L’Open data agricole ne part totalement de zéro. D’ores et déjà, les données météorologiques collectées depuis l’espace par les satellites européens sont librement partagées par l’Agence spatiale européenne. Avec le lancement de satellites Sentinel-2 depuis 2014, les données sur le sol deviennent très nombreuses. Gratuites, elles permettent l’essor de tout un écosystème de SSII (ou Société de services et d’ingénierie en informatique) et de start-up, les premières travaillant à les rendre lisibles et exploitables aux secondes.

Exploitations agricoles le long de la rivière Crocodile, dans la province de Mpumalanga en Afrique du Sud. La culture de la sucre de cane et d'arbres fruitiers exerce une pression sur les réserves en eau en aval. © Copernicus Sentinel data (2018), processed by ESA, CC BY-SA 3.0 IGO
Parmi les start-up, on retrouve la société ghanéenne Esoko, ou encore la société E-Tumba, cofondée par le Gabonais Dieu-Donné Okalas Osami, et dont le siège, en France, déploie la plateforme FieldSim, qui délivre des renseignements fonciers, climatiques et agronomiques auprès de clients (du ministère à l’agriculteur en passant par la coopérative, que ce soit par accès web ou par alerte SMS) au Kenya, au Sénégal, en Côte d’Ivoire, en RDC et au Mali, à partir notamment des données collectées auprès des satellites.
La blockchain à la rescousse de l’agriculture ?
Ces derniers permettent en effet de connaître de façon précise le contour des parcelles, de prendre la mesure du stress hydrique, ou encore d’affiner les prévisions météorologiques. « Les données satellitaires représentent environ 70 % de notre matière première », précise Dieu-Donné Okalas Osami, qui fait aussi appel à des ingénieurs, généralement de l’Institut de recherche pour le développement (IRD) et du Cirad (français) pour compléter ces données cartographiques par des informations sur le taux d’azote ou de potassium, par exemple.
Il y une forte demande de la part des compagnies d’assurance

Système d'irrigation. Avec des capteurs, certaines firmes collectent des données sur le volume d'eau épandu, et peuvent croiser les résultats avec les heures et fréquences d'arrosage ainsi que les résultats vus du ciel sur le champ. © Rejané Claasen (CC)

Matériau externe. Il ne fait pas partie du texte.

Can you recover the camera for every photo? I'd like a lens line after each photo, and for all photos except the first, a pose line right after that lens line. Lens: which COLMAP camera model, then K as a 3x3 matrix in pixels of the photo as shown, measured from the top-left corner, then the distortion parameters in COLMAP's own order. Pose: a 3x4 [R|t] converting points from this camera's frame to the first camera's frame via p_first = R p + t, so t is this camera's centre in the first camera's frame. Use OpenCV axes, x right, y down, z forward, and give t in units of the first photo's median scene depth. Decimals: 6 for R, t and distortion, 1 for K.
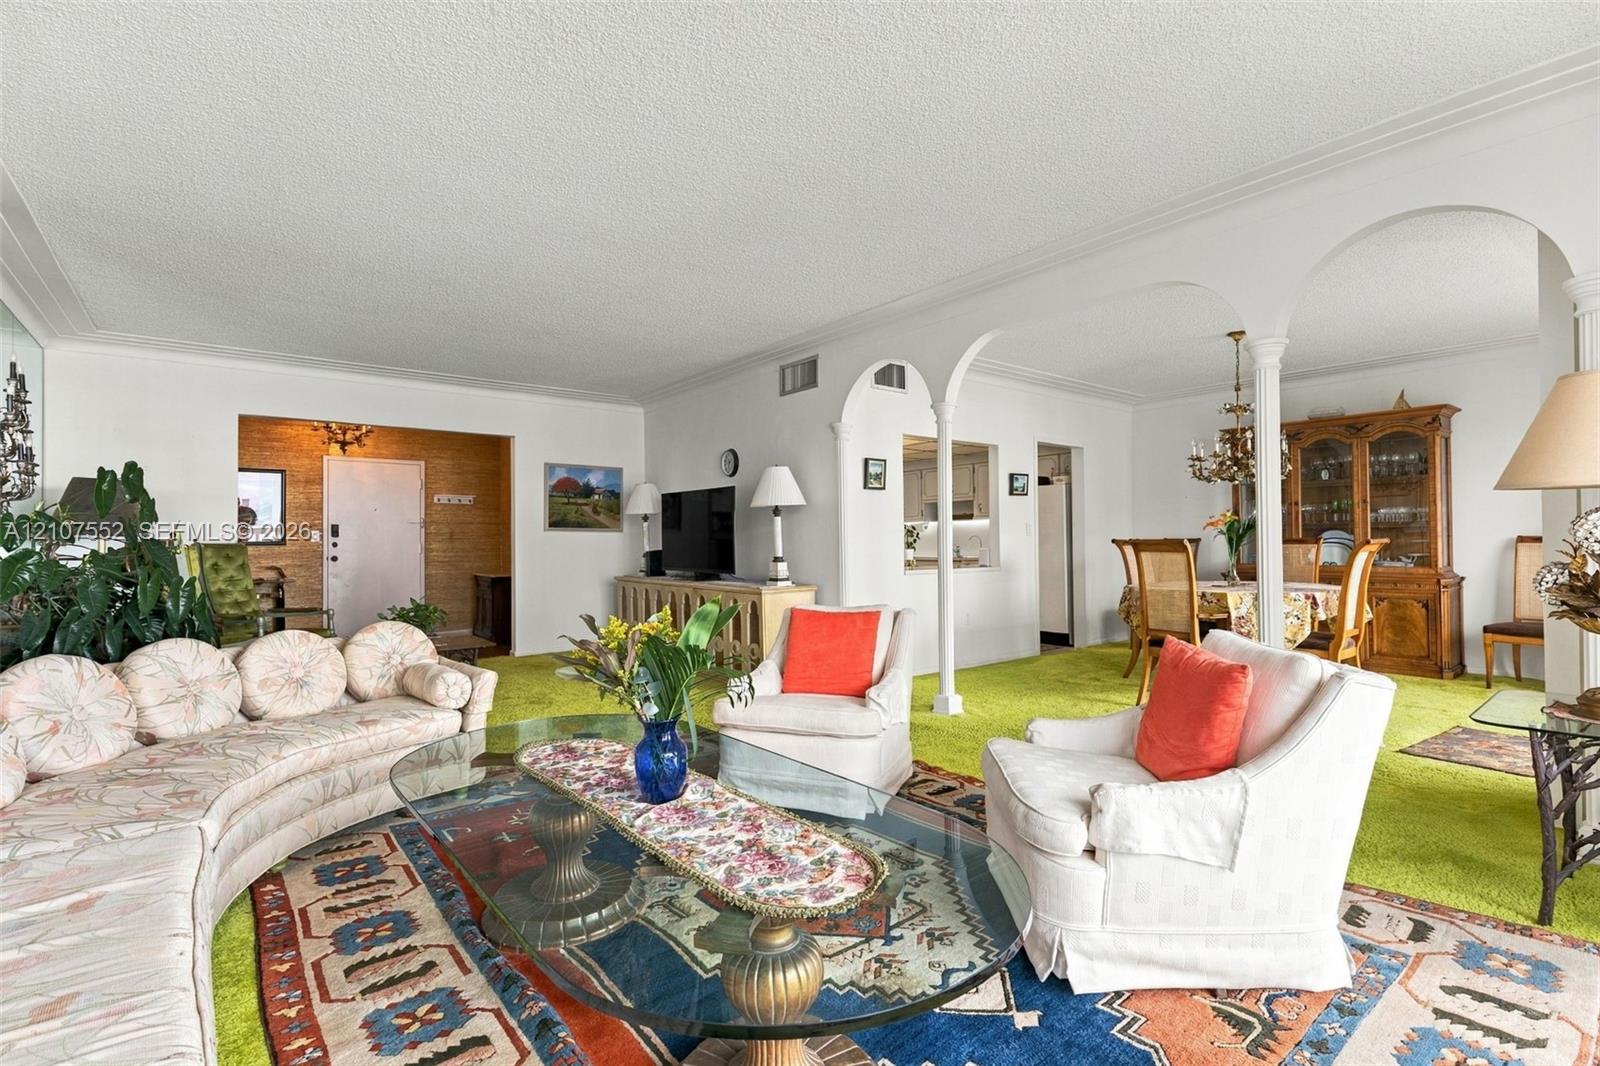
lens RADIAL K [[748.0, 0, 800.0], [0, 748.0, 533.0], [0, 0, 1]] dist [0.002921, 0.000357]
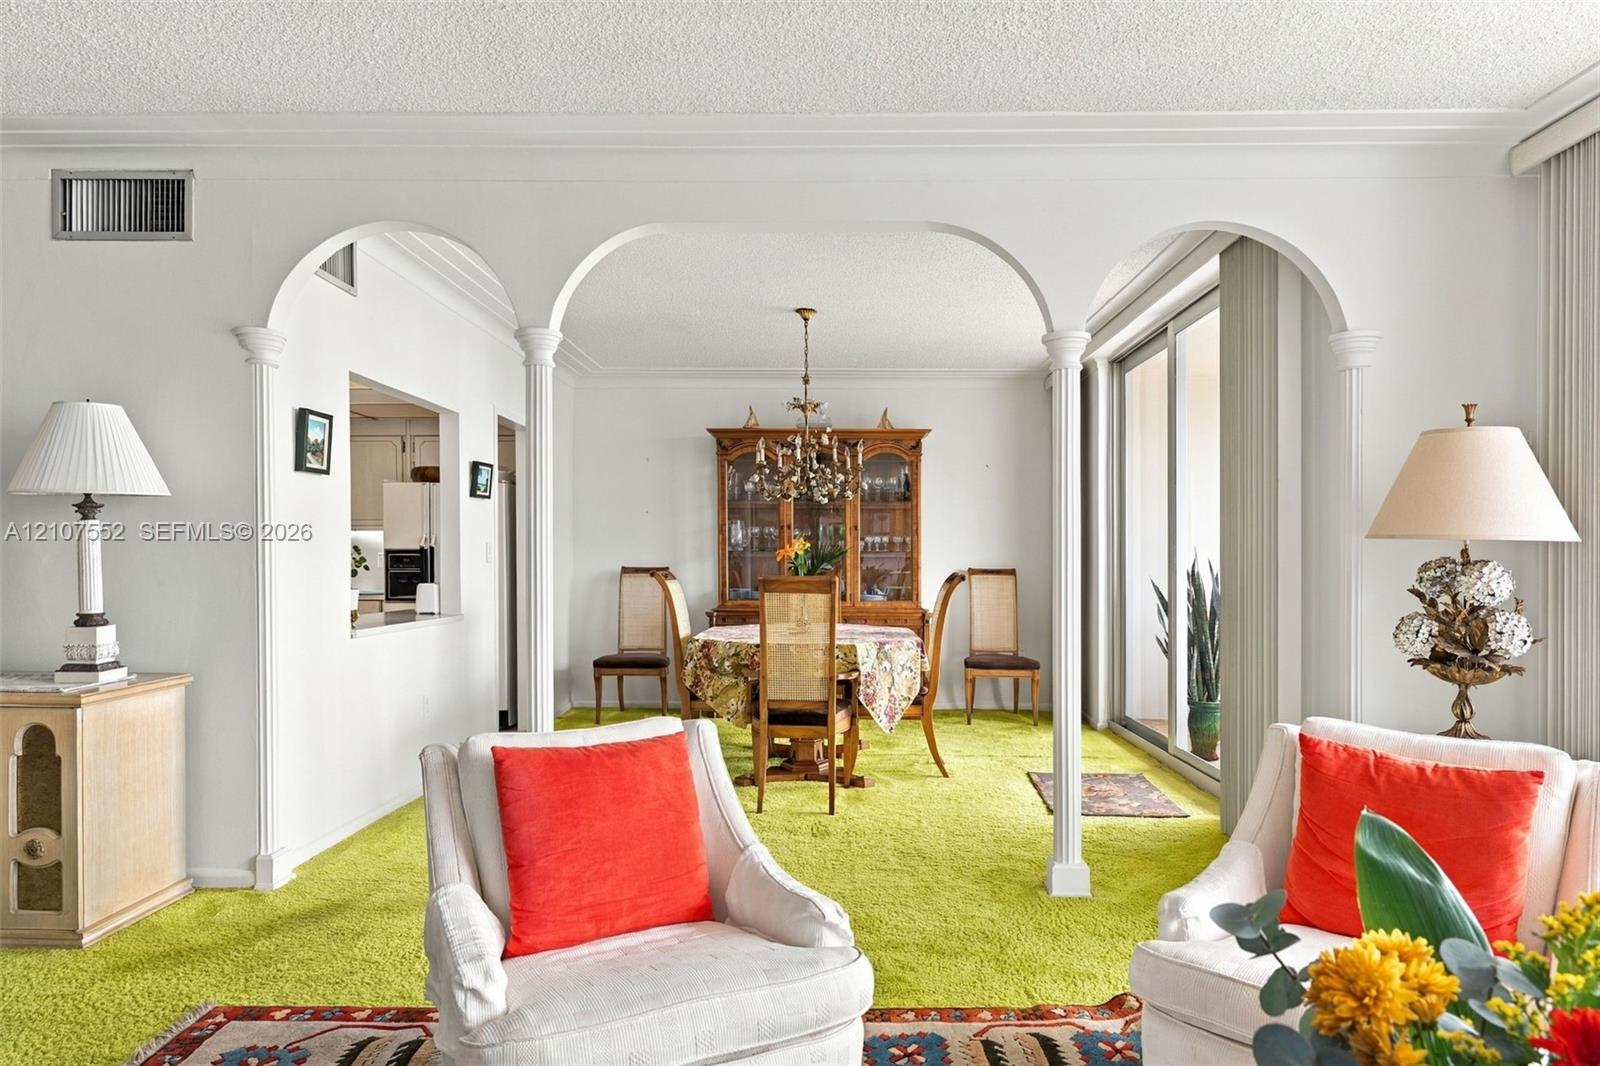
lens RADIAL K [[971.7, 0, 804.5], [0, 971.7, 563.0], [0, 0, 1]] dist [-0.020439, 0.000580]
pose [[0.629635, 0.004153, 0.776880, -0.199154], [-0.014808, 0.999868, 0.006656, -0.006932], [-0.776750, -0.015694, 0.629613, 0.334743]]
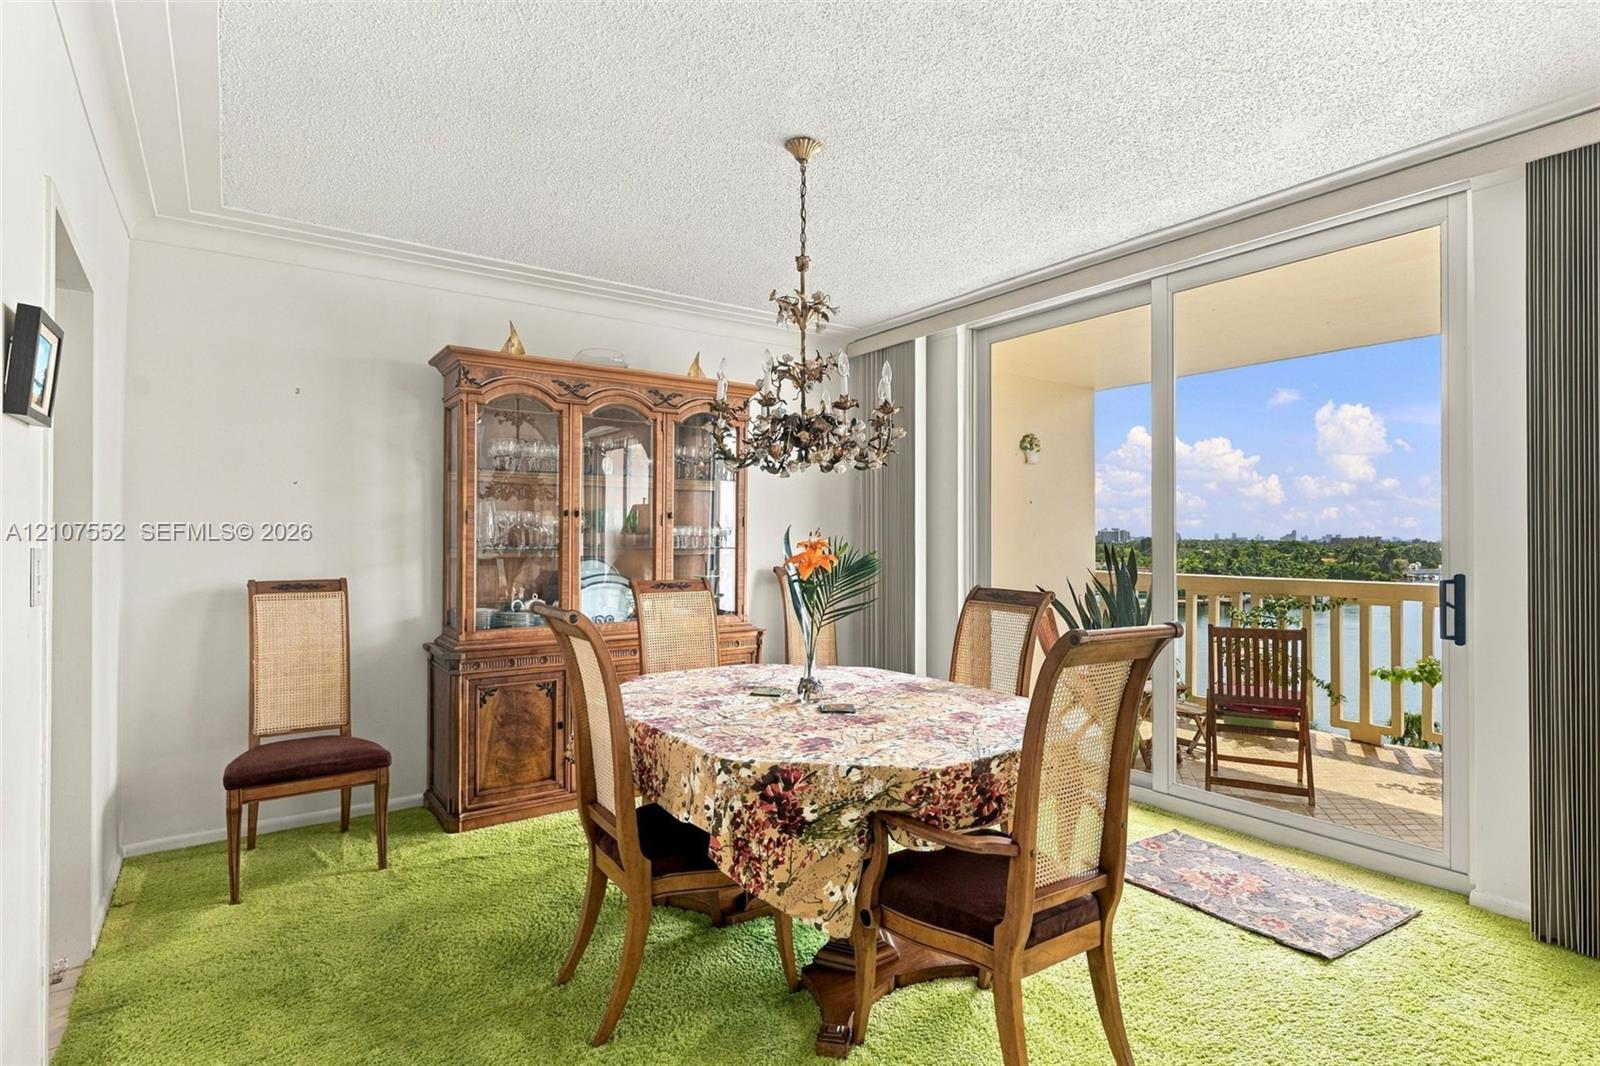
lens RADIAL K [[806.9, 0, 800.0], [0, 806.9, 533.0], [0, 0, 1]] dist [0.000062, 0.000150]
pose [[0.043057, 0.012115, 0.998999, 0.088709], [-0.009634, 0.999885, -0.011710, -0.022090], [-0.999026, -0.009121, 0.043169, 0.925159]]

Ce modèle économique suscite des convoitises au-delà du secteur agricole : Dieu-Donné Okala Osami est en discussion avec des assureurs au Sénégal, en Côte d’Ivoire, en RDC et au Gabon : « Il y une forte demande de la part des compagnies d’assurance, qui veulent pouvoir établir la part de ce qui relève du dégât climatique ou de la responsabilité de l’agriculteur », ce qui laisse présager d’une prise en compte accrue de la data dans l’écosystème agricole en Afrique.
Au sein de Digital Africa, les start-up Ekylibre (spécialiste des progiciels de gestion intégrée, ou ERP) et Connection Food ne diront pas le contraire : elles ont commencé à travailler de concert pour exploiter les données de la chaîne de valeur agricole.
L’objectif est de proposer une solution inspirée de la blockchain pour permettre au consommateur final, à l’aide d’un simple QR code, de remonter toute la chaîne de production, à l’image de ce que l’enseigne de distribution française Carrefour expérimente déjà sur certains produits.
La mise en place d’un dispositif comme celui-ci doit permettre d’offrir plus de transparence dans les chaînes logistiques. La data agricole, fournie par les agriculteurs eux-même, pourrait alors devenir créatrice de valeur.